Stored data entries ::
Start of Block

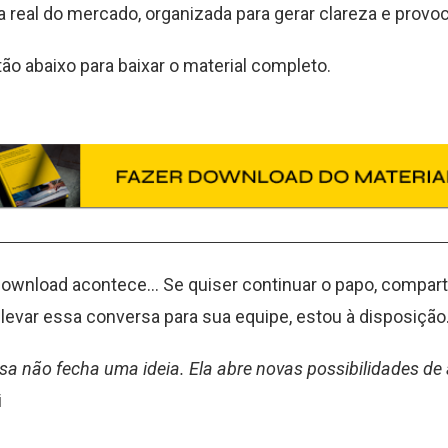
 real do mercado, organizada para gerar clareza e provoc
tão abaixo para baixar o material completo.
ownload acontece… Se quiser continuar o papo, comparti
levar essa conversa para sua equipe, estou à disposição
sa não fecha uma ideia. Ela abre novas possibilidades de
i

End of Block
Start of Block

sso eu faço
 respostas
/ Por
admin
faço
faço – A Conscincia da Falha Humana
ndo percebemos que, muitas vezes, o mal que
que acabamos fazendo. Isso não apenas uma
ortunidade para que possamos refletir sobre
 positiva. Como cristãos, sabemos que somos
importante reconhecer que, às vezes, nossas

End of Block

WHAT IS BEING ASKED ::
Counting only those lines of the data above where the word "para" appears, give the number and nothing more.

THE COMPLETED TASK ::
4